After installation, the corrector can be invoked directly from the command line:
$ correct input.txt output.txt
...or:
$ echo "Þinngið samþikkti tilöguna" | correct
Þingið samþykkti tillöguna
Input and output files are encoded in UTF-8. If the files are not
given explicitly, stdin
and stdout
are used for input and output,
respectively.
Empty lines in the input are treated as sentence boundaries.

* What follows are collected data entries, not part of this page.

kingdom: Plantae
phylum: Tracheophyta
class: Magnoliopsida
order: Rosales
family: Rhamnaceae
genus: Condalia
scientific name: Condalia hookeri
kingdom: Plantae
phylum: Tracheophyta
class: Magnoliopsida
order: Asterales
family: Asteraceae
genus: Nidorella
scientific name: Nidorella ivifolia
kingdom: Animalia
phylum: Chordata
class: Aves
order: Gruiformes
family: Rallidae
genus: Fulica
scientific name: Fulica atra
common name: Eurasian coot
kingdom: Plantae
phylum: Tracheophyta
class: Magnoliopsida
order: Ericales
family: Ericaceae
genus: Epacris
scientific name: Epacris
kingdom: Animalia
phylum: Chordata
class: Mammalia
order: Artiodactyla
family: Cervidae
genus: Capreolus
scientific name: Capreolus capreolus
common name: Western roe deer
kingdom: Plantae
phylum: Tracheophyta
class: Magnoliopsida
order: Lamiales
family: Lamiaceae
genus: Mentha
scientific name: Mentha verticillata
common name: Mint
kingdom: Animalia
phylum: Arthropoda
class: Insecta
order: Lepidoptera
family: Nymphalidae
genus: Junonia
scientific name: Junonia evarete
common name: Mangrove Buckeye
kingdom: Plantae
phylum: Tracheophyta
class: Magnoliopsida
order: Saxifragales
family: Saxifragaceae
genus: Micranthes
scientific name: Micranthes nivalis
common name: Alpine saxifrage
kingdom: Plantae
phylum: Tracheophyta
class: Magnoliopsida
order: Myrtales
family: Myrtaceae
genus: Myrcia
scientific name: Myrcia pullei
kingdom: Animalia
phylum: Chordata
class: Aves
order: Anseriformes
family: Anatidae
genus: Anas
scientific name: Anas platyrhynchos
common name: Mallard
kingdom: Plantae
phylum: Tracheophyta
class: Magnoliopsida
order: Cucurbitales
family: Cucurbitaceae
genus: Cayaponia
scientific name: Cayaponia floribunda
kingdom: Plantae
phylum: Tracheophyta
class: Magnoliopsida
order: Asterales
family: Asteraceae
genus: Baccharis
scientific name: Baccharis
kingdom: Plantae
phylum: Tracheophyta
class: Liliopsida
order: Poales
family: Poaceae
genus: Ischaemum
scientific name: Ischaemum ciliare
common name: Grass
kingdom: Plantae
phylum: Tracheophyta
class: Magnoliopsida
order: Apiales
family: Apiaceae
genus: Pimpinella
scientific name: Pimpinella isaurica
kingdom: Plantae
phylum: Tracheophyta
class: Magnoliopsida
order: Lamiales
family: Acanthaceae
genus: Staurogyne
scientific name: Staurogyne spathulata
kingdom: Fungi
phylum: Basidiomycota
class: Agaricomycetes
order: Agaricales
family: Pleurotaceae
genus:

By default, the output consists of one sentence per line, where each
line ends with a single newline character (ASCII LF, chr(10)
, "\n"
).
Within each line, tokens are separated by spaces.
The following (mutually exclusive) options can be specified on the command line:
--csv |
Output token objects in CSV
format, one per line. Sentences are separated by
lines containing 0,"","" |
--json |
Output token objects in JSON format, one per line. |
--normalize |
Normalize punctuation, causing e.g. quotes to be output in Icelandic form and hyphens to be regularized. |
Type correct -h
to get a short help message.
$ echo "Atvinuleysi jógst um 3%" | correct
Atvinnuleysi jókst um 3%
$ echo "Barnið vil grænann lit" | correct --csv
6,"Barnið",""
6,"vil",""
6,"grænan",""
6,"lit",""
0,"",""
Note how vil is not corrected, as it is a valid and common word, and
the correct
command does not perform grammar checking.
$ echo "Pakkin er fyrir hestin" | correct --json
{"k":"BEGIN SENT"}
{"k":"WORD","t":"Pakkinn"}
{"k":"WORD","t":"er"}
{"k":"WORD","t":"fyrir"}
{"k":"WORD","t":"hestinn"}
{"k":"END SENT"}